Covid-19 state of emergency extended in Japan

Covid-19 research by Japanese scientists: Antibody caused by the virus may be insufficient

While the concern of mutation in the Covid-19 epidemic continued to occupy the agenda of the world public opinion, Japanese scientists carried out a scientific study on the protection potential of antibodies formed in infected people.

Scientists from Yokohama City University, who examined 250 people between the ages of 21-78 who tested positive for Covid-19 between February and April last year, said that 97 percent of patients with mild or no symptoms showed Covid-19 6 months after infection. Detected that antibody has formed against.

It was stated that 96 percent of the patients protected antibodies 1 year after the infection, while antibodies were observed in all those who had more severe disease even 1 year later.


The study found that 69 percent of patients with mild symptoms or no symptoms produced antibodies against the South African mutation 6 months after infection, while the rate was 75 percent for the Indian mutation, 81 percent for the Brazilian mutation, and 85 percent for the UK mutation.

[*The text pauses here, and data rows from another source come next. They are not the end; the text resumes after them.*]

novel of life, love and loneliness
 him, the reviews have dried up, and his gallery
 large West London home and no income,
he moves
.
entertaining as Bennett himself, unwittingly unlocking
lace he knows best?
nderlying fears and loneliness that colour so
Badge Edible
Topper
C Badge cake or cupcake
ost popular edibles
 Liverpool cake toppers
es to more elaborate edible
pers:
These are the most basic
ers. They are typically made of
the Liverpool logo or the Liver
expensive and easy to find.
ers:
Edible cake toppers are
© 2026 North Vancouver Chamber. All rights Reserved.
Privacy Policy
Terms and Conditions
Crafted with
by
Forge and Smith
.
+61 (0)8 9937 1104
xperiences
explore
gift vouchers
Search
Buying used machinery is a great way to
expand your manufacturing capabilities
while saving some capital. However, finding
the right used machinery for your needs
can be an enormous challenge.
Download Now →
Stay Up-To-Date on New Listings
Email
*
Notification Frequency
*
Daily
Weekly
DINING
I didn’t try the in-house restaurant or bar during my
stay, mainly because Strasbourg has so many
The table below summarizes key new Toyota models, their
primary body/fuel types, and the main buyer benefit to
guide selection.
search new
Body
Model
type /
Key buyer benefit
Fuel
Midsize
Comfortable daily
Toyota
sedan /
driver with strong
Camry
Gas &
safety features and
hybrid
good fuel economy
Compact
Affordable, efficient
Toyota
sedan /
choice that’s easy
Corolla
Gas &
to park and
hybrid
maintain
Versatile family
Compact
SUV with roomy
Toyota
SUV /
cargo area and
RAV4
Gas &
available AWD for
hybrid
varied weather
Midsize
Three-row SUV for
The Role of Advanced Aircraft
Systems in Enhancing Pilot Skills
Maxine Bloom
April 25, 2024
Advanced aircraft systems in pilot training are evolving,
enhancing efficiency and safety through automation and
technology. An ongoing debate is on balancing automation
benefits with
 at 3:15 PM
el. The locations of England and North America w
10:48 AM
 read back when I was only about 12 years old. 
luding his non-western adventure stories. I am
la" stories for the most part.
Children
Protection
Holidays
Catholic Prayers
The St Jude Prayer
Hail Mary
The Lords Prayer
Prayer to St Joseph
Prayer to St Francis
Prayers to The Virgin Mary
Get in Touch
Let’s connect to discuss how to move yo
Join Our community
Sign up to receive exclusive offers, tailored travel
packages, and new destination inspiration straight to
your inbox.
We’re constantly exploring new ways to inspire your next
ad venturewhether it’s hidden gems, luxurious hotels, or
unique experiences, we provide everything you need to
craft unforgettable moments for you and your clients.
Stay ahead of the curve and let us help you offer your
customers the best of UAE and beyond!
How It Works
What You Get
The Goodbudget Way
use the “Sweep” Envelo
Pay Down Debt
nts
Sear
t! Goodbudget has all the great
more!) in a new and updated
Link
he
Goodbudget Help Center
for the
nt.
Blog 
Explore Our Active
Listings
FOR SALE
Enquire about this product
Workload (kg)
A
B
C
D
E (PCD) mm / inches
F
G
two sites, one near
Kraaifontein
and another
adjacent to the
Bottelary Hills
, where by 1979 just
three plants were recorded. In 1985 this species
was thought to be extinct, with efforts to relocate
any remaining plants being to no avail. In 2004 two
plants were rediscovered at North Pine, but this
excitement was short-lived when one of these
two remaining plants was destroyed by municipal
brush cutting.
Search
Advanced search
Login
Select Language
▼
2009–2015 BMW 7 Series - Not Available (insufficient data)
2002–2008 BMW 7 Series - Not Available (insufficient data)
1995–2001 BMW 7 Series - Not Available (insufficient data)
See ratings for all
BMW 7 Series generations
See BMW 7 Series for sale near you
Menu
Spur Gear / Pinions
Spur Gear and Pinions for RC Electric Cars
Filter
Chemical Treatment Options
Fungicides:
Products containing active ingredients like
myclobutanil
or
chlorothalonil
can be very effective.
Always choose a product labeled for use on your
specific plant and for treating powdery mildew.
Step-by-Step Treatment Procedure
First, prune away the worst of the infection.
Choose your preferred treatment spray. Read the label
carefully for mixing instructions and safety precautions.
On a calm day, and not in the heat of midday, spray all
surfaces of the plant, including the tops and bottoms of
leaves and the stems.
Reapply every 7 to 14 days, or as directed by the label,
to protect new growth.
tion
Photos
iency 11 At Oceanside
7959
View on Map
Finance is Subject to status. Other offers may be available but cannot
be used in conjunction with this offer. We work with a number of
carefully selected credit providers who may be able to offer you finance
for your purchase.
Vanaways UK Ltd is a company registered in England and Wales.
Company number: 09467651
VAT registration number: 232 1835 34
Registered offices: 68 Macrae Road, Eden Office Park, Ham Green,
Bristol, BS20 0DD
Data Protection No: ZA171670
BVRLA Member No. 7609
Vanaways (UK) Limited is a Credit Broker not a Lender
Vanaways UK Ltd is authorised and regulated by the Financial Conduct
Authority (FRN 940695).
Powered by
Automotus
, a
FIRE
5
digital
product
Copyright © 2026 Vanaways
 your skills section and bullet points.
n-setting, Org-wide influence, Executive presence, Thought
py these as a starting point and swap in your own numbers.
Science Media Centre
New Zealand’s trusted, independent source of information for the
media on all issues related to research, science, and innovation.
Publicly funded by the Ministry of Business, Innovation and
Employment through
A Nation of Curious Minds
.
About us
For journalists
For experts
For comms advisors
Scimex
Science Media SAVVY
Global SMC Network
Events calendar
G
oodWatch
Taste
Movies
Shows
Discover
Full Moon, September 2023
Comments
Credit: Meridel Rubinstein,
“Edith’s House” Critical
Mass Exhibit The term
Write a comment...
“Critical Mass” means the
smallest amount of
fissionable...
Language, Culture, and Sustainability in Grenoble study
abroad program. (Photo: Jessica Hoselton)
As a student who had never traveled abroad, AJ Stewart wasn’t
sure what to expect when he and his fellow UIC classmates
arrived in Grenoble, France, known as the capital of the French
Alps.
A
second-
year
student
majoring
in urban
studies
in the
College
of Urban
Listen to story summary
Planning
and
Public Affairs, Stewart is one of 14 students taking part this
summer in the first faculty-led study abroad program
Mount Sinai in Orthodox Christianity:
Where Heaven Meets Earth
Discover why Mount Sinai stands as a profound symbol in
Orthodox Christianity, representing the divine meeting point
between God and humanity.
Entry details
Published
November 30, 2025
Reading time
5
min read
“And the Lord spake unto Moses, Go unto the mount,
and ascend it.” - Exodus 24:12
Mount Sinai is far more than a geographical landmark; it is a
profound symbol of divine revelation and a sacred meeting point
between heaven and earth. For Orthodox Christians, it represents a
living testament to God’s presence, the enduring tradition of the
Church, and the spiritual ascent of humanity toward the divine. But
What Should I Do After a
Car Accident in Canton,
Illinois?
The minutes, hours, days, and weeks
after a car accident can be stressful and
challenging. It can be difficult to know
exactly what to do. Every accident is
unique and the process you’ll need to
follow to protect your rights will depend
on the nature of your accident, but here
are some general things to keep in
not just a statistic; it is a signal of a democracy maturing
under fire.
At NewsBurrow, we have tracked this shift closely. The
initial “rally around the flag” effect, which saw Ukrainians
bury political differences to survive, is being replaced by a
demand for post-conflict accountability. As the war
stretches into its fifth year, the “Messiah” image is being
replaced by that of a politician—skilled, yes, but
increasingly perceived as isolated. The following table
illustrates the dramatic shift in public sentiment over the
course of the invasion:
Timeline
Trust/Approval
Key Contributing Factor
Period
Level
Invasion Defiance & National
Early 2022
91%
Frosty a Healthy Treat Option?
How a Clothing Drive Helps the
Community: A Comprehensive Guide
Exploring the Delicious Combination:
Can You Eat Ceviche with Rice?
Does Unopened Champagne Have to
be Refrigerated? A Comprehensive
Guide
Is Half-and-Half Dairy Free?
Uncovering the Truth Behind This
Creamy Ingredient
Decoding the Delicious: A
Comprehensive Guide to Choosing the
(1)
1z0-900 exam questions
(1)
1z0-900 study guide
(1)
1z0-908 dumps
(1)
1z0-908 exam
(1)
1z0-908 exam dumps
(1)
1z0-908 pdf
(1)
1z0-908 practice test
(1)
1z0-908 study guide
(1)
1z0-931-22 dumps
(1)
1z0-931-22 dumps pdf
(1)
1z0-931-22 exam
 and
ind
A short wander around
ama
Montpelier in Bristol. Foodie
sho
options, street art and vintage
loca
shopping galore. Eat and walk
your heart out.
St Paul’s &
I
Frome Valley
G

It was stated that the percentage of those who developed antibodies against different mutations from the group in question decreased even more after 1 year.


In the early stages of the epidemic, it was found that 90 percent of people infected with Covid-19 but survived the disease with moderate to severe symptoms had antibodies capable of fighting any of the 4 mutations even 12 months after the infection.


It was stated that the results of the study revealed that patients who were infected in the first days of the epidemic and especially those with asymptomatic or mild symptoms should still be vaccinated against different mutations. Experts pointed out that the group in question does not produce antibodies as much as the body’s disease.